While the difference was not significant and the study was not designed to look at death and hospitalisation, the CTXP group nonetheless had a higher rate than the control group, 10.2% and 5.7%, respectively.

The authors believe their findings justify a randomised trial to ensure that the current WHO recommended guidelines for the use of CTXP are appropriate.

A randomised controlled trial would determine if the benefits of CTXP in HIV-exposed breastfed infants in protecting against bacterial infections outweigh the benefits of protection provided by breastfeeding.

 “Our findings also suggest there is a need to determine whether the potential negative factors such as side effects, health system costs and drug costs justify the benefit which is now being called into question” the authors add.

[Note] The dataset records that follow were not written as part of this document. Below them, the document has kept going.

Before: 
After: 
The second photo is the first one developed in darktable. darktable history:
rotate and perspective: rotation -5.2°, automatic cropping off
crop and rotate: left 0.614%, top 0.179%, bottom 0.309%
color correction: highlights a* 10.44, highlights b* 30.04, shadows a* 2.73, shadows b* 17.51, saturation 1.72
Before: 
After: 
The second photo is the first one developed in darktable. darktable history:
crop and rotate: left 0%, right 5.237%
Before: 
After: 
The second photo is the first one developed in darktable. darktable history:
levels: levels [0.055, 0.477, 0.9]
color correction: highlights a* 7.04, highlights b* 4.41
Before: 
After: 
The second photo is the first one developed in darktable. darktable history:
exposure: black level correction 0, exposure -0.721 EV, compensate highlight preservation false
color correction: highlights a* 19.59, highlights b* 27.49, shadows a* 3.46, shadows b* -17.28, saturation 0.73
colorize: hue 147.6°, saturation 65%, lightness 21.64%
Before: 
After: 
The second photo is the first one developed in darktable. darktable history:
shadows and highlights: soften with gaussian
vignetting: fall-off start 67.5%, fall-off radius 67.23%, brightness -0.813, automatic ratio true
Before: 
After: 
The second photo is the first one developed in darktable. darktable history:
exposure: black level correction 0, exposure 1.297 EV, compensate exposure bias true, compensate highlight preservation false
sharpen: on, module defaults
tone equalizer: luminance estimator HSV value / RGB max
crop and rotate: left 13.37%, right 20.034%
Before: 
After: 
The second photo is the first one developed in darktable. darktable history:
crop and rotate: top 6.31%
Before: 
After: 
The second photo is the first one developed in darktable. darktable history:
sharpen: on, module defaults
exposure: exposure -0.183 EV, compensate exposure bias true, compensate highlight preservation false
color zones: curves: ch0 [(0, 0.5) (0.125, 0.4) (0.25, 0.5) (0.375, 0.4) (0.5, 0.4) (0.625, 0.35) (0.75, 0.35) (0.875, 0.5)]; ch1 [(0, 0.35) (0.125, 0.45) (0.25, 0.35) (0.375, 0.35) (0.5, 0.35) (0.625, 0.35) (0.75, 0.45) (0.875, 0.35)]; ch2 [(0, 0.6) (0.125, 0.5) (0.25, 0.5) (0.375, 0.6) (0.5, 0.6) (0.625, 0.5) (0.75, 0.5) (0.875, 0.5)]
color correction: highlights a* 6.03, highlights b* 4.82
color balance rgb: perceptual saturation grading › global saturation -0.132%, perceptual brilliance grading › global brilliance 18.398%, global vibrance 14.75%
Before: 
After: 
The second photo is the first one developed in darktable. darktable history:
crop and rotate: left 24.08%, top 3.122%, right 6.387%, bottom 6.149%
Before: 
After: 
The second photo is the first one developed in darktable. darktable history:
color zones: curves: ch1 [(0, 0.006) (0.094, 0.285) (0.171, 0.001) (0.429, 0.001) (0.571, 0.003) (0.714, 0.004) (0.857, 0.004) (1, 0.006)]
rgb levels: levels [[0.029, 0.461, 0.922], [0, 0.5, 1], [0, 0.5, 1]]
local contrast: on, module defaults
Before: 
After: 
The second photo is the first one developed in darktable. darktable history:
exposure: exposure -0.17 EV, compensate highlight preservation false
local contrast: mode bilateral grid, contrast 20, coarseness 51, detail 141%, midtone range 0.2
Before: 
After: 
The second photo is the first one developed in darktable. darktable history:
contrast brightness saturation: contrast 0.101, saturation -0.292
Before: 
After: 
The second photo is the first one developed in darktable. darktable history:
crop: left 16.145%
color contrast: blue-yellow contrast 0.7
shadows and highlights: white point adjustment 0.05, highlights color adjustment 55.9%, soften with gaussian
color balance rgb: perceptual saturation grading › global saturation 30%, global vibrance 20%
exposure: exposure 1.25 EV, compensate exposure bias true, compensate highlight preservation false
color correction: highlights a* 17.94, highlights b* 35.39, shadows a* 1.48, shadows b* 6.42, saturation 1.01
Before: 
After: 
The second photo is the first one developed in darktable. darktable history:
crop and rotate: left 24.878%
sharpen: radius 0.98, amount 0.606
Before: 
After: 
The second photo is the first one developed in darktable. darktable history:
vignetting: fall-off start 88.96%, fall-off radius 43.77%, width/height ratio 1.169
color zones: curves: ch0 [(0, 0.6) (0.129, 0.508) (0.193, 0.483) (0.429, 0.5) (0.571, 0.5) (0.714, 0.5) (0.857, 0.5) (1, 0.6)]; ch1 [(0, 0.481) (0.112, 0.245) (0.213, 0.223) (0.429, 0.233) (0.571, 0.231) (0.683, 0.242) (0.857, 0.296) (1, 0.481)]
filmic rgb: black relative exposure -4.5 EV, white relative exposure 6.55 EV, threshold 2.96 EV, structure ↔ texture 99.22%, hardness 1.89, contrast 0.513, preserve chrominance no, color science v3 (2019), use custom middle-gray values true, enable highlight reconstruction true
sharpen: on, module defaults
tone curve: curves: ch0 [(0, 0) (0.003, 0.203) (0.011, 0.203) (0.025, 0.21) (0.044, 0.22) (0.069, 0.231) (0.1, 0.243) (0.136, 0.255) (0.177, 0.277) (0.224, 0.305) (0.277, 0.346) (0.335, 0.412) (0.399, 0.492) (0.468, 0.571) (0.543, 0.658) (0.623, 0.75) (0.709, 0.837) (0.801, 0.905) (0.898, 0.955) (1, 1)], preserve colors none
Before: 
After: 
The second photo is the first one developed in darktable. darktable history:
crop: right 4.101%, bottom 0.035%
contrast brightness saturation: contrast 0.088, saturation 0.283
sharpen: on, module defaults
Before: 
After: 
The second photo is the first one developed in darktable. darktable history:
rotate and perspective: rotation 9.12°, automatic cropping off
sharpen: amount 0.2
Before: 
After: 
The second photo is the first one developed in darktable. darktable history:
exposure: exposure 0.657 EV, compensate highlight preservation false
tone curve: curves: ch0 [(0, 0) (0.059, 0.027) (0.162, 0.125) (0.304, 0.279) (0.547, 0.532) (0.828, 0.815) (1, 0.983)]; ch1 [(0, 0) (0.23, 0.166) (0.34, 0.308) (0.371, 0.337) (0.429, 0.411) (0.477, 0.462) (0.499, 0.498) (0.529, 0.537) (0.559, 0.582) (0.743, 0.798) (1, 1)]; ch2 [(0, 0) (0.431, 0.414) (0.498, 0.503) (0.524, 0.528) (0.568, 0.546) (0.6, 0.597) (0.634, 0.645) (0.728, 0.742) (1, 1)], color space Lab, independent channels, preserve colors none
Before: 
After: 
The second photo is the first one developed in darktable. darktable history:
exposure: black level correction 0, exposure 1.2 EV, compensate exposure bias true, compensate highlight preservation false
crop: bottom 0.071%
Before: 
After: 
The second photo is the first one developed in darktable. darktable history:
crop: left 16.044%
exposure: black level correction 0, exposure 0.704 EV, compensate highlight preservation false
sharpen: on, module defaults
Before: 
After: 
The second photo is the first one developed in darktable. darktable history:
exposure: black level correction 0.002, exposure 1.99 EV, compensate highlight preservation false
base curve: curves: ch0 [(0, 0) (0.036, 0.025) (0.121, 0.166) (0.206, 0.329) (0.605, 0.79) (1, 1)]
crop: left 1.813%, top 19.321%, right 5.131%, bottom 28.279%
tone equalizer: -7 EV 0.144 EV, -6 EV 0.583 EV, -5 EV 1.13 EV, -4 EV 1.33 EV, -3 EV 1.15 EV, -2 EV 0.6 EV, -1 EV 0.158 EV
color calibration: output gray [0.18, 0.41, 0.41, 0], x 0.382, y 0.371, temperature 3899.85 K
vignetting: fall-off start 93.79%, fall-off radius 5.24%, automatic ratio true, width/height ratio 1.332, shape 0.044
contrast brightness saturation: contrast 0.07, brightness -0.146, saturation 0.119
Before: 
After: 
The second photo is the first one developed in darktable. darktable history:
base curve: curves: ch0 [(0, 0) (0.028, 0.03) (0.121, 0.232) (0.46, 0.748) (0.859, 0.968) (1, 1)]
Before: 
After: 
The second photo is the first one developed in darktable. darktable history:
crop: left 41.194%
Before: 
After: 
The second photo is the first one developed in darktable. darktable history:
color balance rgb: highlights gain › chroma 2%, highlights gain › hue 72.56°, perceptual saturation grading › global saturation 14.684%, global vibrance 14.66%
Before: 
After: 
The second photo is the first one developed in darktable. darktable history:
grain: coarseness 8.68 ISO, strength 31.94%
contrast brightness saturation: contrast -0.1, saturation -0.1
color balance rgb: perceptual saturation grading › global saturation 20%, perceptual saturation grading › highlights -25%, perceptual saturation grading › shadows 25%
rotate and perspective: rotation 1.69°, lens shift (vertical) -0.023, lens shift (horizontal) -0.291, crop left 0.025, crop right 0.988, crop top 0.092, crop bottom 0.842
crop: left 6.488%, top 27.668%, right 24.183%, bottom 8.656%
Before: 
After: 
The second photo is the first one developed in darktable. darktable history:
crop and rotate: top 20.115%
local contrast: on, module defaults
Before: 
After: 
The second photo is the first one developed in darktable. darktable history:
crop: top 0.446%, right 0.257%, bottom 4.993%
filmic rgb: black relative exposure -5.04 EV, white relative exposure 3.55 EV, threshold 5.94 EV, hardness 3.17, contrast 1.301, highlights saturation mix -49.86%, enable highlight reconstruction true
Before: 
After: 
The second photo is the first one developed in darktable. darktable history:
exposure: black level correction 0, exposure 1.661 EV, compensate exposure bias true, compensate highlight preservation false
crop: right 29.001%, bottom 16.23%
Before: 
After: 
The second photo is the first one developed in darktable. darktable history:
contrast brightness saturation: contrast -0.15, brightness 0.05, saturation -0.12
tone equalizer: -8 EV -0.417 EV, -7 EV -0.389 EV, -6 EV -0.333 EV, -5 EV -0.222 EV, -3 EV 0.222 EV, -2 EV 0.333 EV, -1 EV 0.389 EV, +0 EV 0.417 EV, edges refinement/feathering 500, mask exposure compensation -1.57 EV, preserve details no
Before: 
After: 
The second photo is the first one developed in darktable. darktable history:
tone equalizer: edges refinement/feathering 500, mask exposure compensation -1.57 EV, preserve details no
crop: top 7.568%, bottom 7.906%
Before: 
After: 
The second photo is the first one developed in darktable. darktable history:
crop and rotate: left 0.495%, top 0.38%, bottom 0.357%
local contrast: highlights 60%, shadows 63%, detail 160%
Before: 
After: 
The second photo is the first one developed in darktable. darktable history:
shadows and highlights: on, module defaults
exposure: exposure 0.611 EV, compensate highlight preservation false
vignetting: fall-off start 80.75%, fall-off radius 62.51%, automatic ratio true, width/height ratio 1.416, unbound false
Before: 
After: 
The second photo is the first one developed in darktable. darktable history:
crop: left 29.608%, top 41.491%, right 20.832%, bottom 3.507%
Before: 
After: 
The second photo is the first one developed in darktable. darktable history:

And, they conclude “such a study is vital in cognisance of the recent WHO World Health Day Call for renewed attention to appropriate use of antibiotics in order to contain antimicrobial resistance.”

References

Coutsoudis A et al. Impact of cotrimoxazole prophylaxis on the health of breastfed HIV exposed negative infants in a resource-limited setting. Advance online edition AIDS 25, doi: 10.1097/QAD.0b013e32834ad699, 2011.